= Silicon boride =

Silicon borides (also known as boron silicides) are lightweight ceramic compounds formed between silicon and boron. Several stoichiometric silicon boride compounds, SiB_{n}, have been reported: silicon triboride, SiB_{3}, silicon tetraboride, SiB_{4}, silicon hexaboride, SiB_{6}, as well as SiB_{n} (n = 14, 15, 40, etc.). The n = 3 and n = 6 phases were reported as being co-produced together as a mixture for the first time by Henri Moissan and Alfred Stock in 1900 by briefly heating silicon and boron in a clay vessel. The tetraboride was first reported as being synthesized directly from the elements in 1960 by three independent groups: Carl Cline and Donald Sands; Ervin Colton; and Cyrill Brosset and Bengt Magnusson. It has been proposed that the triboride is a silicon-rich version of the tetraboride. Hence, the stoichiometry of either compound could be expressed as SiB_{4 - x} where x = 0 or 1. All the silicon borides are black, crystalline materials of similar density: 2.52 and 2.47 g cm^{−3}, respectively, for the n = 3(4) and 6 compounds. On the Mohs scale of mineral hardness, SiB_{4 - x} and SiB_{6} are intermediate between diamond (10) and ruby (9). The silicon borides may be grown from boron-saturated silicon in either the solid or liquid state.

The SiB_{6} crystal structure contains interconnected icosahedra (polyhedra with 20 faces), icosihexahedra (polyhedra with 26 faces), as well as isolated silicon and boron atoms. Due to the size mismatch between the silicon and boron atoms, silicon can be substituted for boron in the B_{12} icosahedra up to a limiting stoichiometry corresponding to SiB_{2.89}. The structure of the tetraboride SiB_{4} is isomorphous to that of boron carbide (B_{4}C), B_{6}P, and B_{6}O. It is metastable with respect to the hexaboride. Nevertheless, it can be prepared due to the relative ease of crystal nucleation and growth.

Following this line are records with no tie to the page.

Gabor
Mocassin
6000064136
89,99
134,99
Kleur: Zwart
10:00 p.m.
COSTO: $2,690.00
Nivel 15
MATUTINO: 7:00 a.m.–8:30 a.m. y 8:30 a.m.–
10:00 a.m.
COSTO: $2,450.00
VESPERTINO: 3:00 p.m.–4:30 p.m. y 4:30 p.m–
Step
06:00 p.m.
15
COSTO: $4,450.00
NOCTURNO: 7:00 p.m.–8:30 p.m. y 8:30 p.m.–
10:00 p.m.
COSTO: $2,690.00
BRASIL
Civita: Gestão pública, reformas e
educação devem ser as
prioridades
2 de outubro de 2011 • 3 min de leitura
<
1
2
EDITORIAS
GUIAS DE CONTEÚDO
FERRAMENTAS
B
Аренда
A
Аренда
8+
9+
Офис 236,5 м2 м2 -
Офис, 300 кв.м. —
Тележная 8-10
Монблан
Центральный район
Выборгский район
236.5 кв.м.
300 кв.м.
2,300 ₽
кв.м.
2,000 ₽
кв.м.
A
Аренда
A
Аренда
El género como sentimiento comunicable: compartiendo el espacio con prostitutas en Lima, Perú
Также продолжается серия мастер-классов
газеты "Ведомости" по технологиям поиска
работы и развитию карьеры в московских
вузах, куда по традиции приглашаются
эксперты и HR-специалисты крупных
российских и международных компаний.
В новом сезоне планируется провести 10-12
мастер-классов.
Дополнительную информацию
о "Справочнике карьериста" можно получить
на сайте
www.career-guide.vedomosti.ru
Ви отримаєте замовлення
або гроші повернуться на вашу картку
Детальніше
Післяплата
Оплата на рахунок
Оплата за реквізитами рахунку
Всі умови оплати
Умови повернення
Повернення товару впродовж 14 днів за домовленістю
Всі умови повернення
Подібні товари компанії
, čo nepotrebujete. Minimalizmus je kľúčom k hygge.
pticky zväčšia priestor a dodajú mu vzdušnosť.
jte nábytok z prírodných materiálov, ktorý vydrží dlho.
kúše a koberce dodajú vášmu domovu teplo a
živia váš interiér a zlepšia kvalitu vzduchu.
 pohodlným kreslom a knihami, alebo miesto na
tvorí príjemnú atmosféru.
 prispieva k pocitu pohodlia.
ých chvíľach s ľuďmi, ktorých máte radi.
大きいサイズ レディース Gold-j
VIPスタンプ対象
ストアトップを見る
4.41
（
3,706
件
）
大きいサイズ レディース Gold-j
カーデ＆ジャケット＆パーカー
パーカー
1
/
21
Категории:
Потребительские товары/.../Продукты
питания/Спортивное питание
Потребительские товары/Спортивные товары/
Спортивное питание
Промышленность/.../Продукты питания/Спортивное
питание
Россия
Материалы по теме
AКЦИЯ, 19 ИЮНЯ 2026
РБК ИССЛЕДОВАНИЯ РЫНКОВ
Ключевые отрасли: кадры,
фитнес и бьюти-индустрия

Both SiB_{4 - x} and SiB_{6} become superficially oxidized when heated in air or oxygen and each is attacked by boiling sulfuric acid and by fluorine, chlorine, and bromine at high temperatures. The silicon borides are electrically conducting. The hexaboride has a low coefficient of thermal expansion and a high nuclear cross section for thermal neutrons.

Silicon tetraboride was used in the manufacture of the black coatings applied to the High-Temperature Reusable Surface Insulation tiles that composed the underside of the Space Shuttle thermal protection system.